The caves were impressive although the tour group at about 30 odd was a bit too large to really get the best out of the caves. And for some reason the 300m boat ride wasn’t on – perhaps the water was too high from the rain. We were followed through the entire 1.4km underground walk by a trio of dogs. 

After the cave it was off to the Okatse waterfall and canyon. Google Maps wanted to take us cross country so after a couple of false attempts we decided to go old school and follow the street signs.   The waterfall was OK – the landscape reminded us of the Blue Mountains in Sydney.  There was a zip line offer which looked great but unfortunately we didn’t have the time. 
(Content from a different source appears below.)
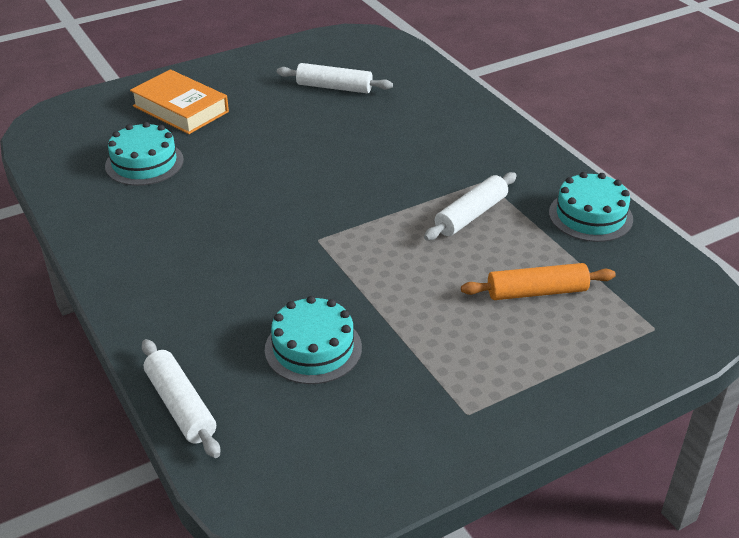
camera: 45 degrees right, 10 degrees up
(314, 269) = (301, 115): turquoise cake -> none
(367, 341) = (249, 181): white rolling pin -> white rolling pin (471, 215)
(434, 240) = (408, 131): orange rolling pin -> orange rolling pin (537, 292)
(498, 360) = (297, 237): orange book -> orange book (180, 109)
Next it was off to Okatse Canyon. It was a 2.3km  walk from the entrance to the canyon and then a 2km walk along the canyon.  Taxis were on offer -15 GEL each but we decided, somewhat unenthusiastically, to walk. It was a pleasant downhill walk (will be up hill back!!) to the canyon.  They had built a steel walkway long the cliff of the canyon so you could see the river 70 or so metres below your feet.  I know a few people that would struggle on the walk.  It was beautiful and definitely worth it. We thought about a return taxi but unfortunately we had forgotten our cash.  Good for the step count!

Driving back into Kutaisi, we passed huge, hulking ruins of legacy Soviet factories and decrepit housing blocks obviously built to house the workers. Must have been awful back in those dark days. 

It was close to 5 by the time we made it back to our hotel.  We were both starving so getting some food was urgent – basically breakfast and a bag of crisps was the intake for the day.   The great thing about Kutaisi, and our experience in Georgia, is that’s it’s never hard to find a decent meal.  Off to Telavi and the wine region tomorrow.